Factory Audit – Getting It Right First Time
The global financial crisis has oriented business perspectives firmly towards delivering lower cost products whilst maintaining the high levels of quality and service that consumers demand. In the manufacturing sector this means that outsourcing to skilled established production centres in developing nations has become a key priority for many companies that are struggling to maintain margins and hold onto customers.
If you’re considering outsourcing your production or are already significantly down the path to doing so then you’ll need to make auditing your suppliers a priority.
Why conduct a factory audit?
There are several good reasons to keep on top of your outsourcing partners, to ensure both quality of finished goods and also to meet the ethical demands of an increasingly aware consumer base who don’t wish to support environmental damage or child/virtual slave labour.
You can break down the audit process into a series of stages, some of which should be continuous and others which can be performed as “one off” activities.
- Initial Supplier Evaluation – before you do business with any other party, it makes sense to verify that they are who they say they are, and as importantly that they can genuinely deliver on their promises. Many contacts in the developing world will advertise themselves as representing a factory, when in fact they are middle men.
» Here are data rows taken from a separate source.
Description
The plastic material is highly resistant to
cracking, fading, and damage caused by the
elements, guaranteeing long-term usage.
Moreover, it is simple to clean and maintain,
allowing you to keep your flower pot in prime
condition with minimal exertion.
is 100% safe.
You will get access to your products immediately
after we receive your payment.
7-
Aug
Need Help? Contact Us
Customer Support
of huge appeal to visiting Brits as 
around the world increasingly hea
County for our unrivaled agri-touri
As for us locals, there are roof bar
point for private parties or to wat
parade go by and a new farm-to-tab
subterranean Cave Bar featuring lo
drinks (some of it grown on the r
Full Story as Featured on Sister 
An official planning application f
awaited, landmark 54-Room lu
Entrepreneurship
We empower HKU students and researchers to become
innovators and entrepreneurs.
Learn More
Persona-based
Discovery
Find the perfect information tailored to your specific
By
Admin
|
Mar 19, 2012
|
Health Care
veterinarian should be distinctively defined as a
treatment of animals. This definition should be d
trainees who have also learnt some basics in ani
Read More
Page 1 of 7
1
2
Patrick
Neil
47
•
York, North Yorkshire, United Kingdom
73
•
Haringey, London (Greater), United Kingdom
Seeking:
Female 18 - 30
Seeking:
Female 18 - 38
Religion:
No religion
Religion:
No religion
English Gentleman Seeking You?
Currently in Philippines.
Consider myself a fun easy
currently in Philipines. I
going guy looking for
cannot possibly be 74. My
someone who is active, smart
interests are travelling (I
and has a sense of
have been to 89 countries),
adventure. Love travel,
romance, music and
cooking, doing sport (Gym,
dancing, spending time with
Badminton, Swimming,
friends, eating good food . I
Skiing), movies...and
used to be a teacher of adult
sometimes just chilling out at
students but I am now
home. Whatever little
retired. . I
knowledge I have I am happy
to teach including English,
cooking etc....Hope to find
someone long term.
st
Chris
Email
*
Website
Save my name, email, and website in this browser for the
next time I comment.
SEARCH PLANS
In itself being a middle man is not a bad thing, they often enable small factories to reach a wider market place than they could by themselves. The trouble for outsourcers is that middle men often have next to no control over the relationship with a producer and cannot resolve issues relating to quality or performance.
- Social Compliance Auditing – a vital component of delivering products to the wider market is ensuring that your suppliers can meet certain ethical and environmental standards. Even big companies with established policies of using ethical sourcing have fallen foul of failing to audit their supply chain for compliance to these policies, recently the British chain of retailers “Monsoon” were exposed in the national press for utilising child labour (unknowingly) through one of their Indian factories. Risking your hard won reputation is not worth it.
- Supply Chain Auditing – it’s not just your direct partners that you need to monitor, you also need to make sure that anyone supplying those partners meets certain standards too. As importantly you also need to ensure that any parts or materials supplied by this chain are as promised in any initial agreements, Chinese manufacturers have become notorious for substituting components for lower quality cheaper parts or for adding toxic chemicals to materials in order to up for production defects (including the local scandal of highly toxic Melamine being added to baby milk, resulting in the deaths of several children and severe illness in hundreds more).
- Production Inspections – the samples you received are perfect, but the products following those samples are not so good? It’s a familiar tale when working with developing nation outsourcers, build quality of prototypes is nearly perfect but lax standards in production mean that production runs simply don’t match that quality. You can save time and money by inspecting a small quantity of product during early manufacturing to ensure that at least the initial processes are correct, and also inspecting the finished products before they are shipped to take corrective action early. For large quantities it may also be sensible to conduct inspections throughout the run so that errors which creep into the process can be remedied quickly before they cause huge delays for delivery.
- You might also want to have someone check if rejects are being destroyed as per your contract. For high value brands this is an essential element of brand management and often neglected and taken on trust, the markets of Asia are full of rejects from all sorts of major names because of this. Auditing a factory’s compliance in this area can save your brand from being tarnished.
- Shipping and loading inspections – it doesn’t end at the factory either, if your goods are high value, fragile or need to meet certain legal requirements for packing, loading and labelling it’s a good idea to ensure that they don’t go missing, get broken or fail inspection on arrival by auditing the goods as they are being loaded and through to freighting.
Large companies may find that it is economic to place staff on the ground to cover all elements of factory auditing, but small to medium size businesses may struggle to provide the depth required at an affordable price. If you find yourself in this situation, don’t skimp on the auditing process which could result in recalls or worse severe damage to your brand and reputation, find a local partner to work with. Ideally a partner who specialises in factory audits with both Western and local staff, to ensure communication and cultural barriers are not an issue.
Whatever you do, don’t compromise on quality your customers won’t thank you for it.